A reunião começa de madrugada, com a chamada dos presentes. Aqueles que faltem ou cheguem tarde devem justificar e podem receber uma chamada de atenção. É boato que alguns secretários municipais tenham apresentado bilhete assinado pelos pais, para justificar o seu atraso, isso no passa de pura invencionice da oposição. Depois de feita a chamada e anotados com caligrafia esmerada os nomes dos faltosos, que correm o risco de ficar sem sobremesa, a reunião da início com a leitura detalhada da ata da reunião anterior. Uma leitura feita pelo próprio alcaide, que, com entonação monótona, relata tudo o que foi decidido e determinado na reunião anterior. A leitura pode levar mais de uma hora, passada a qual cada secretario tem direito a dois minutos. Os responsáveis pelas pastas estratégicas chegam a dispor de três minutos para relatar o que fizeram ou justificar o que deixaram de fazer. Transcorridas quase duas horas a reunião é encerrada.

A administração baseada no modelo de cobranças é típica de um chefe autocrático, aquele que fala todo o tempo, conhece os problemas melhor que ninguém e aponta soluções, sem chegar a analisar com profundidade o problema e suas causas, assim não há necessidade de ouvir a sua equipe, que escuta em silêncio a espera das diretrizes que emanarão do próprio prefeito. A gestão moderna, seja ela pública ou privada, exige um perfil de liderança diferente. Hoje é a vez dos líderes, aqueles que são capazes de motivar pessoas comuns a obter resultados surpreendentes. Liderar equipes exige um perfil diferente, não só há que escutar, pois é preciso saber ouvir e aceitar que o chefe pode não ter sempre toda a razão. Para quem foi forjado no modelo autocrático do século 19  é tarefa difícil entender a complexidade da liderança do século 21 e os novos desafios da gestão pública, numa cidade com mais de 500.000 habitantes.
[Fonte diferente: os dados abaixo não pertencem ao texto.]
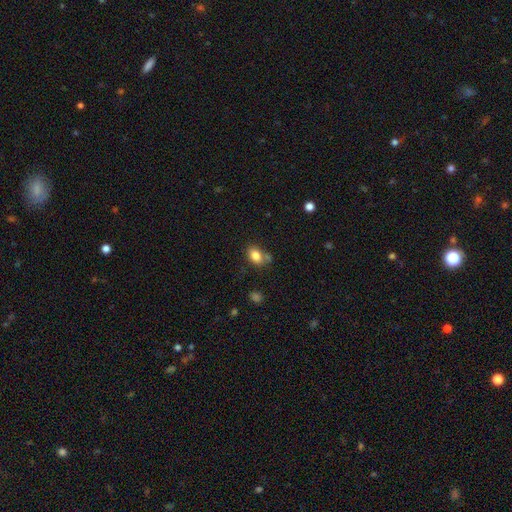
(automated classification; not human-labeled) Smooth or featured: smooth — 82% (star or artifact — 10%)
How rounded: in between — 72% (round — 27%)
Merging: none — 63% (minor disturbance — 19%)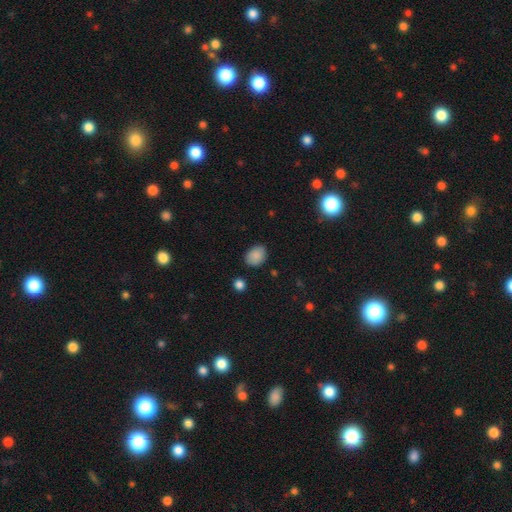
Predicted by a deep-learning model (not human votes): Q: Smooth or featured?
A: smooth (88%); runner-up: star or artifact (8%)
Q: How rounded?
A: in between (68%); runner-up: round (31%)
Q: Merging?
A: none (80%); runner-up: minor disturbance (15%)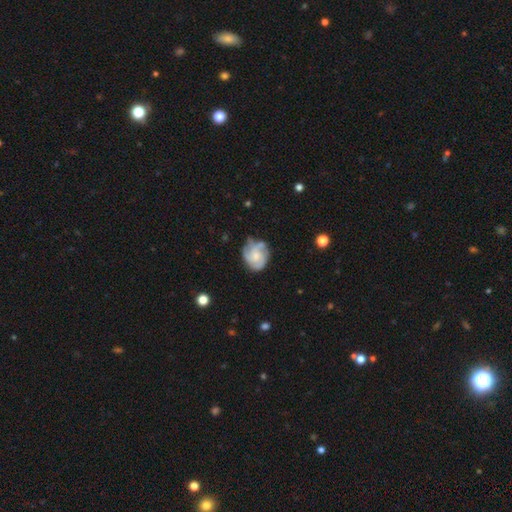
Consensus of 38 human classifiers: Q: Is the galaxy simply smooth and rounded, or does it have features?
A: featured or disk — 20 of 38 (53%).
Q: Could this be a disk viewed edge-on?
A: no — 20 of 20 (100%).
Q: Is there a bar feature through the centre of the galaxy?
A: no — 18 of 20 (90%).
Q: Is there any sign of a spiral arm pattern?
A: yes — 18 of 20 (90%).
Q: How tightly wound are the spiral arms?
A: tight — 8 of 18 (44%, tied with medium).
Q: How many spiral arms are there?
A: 3 — 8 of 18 (44%).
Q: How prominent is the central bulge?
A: small — 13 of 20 (65%).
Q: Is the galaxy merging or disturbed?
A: none — 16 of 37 (43%).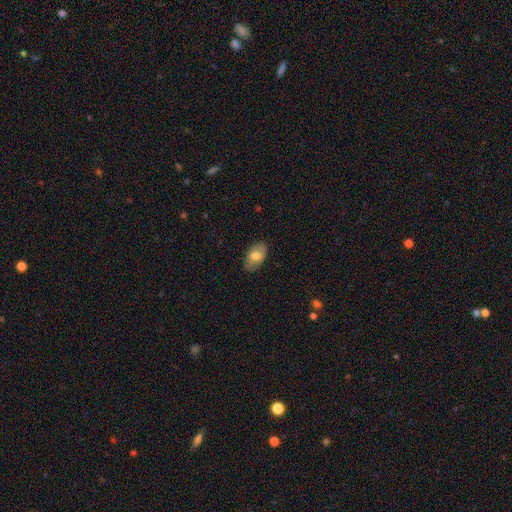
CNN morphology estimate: The model was most divided on "smooth or featured": smooth: 70%, featured or disk: 24%, star or artifact: 7%. More confident: how rounded — in between (92%); merging — none (83%).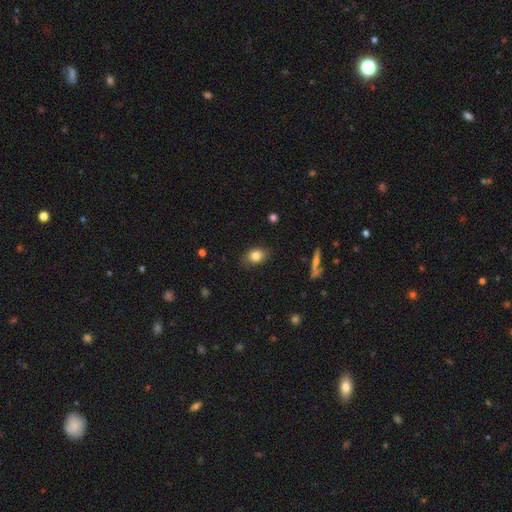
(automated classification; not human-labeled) Smooth or featured?
  - smooth: 82% *
  - star or artifact: 9%
  - featured or disk: 9%
How rounded?
  - in between: 68% *
  - round: 31%
  - cigar-shaped: 2%
Merging?
  - none: 82% *
  - minor disturbance: 14%
  - major disturbance: 3%
  - merger: 1%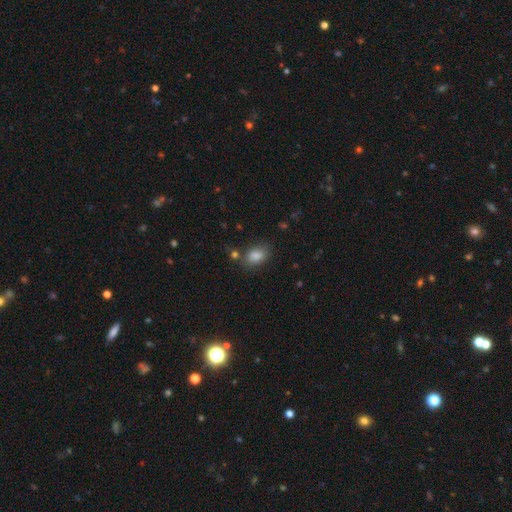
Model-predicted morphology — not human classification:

O resultado das reuniões, que deveriam servir para ser o celeiro de novas ideias e alternativas que permitam resolver os graves problemas que o município enfrenta, são  longos solilóquios que ninguém mais escuta, eternos monólogos repetitivos e cansativos que mais parecem mantras para invocar o milagre da ação inexistente.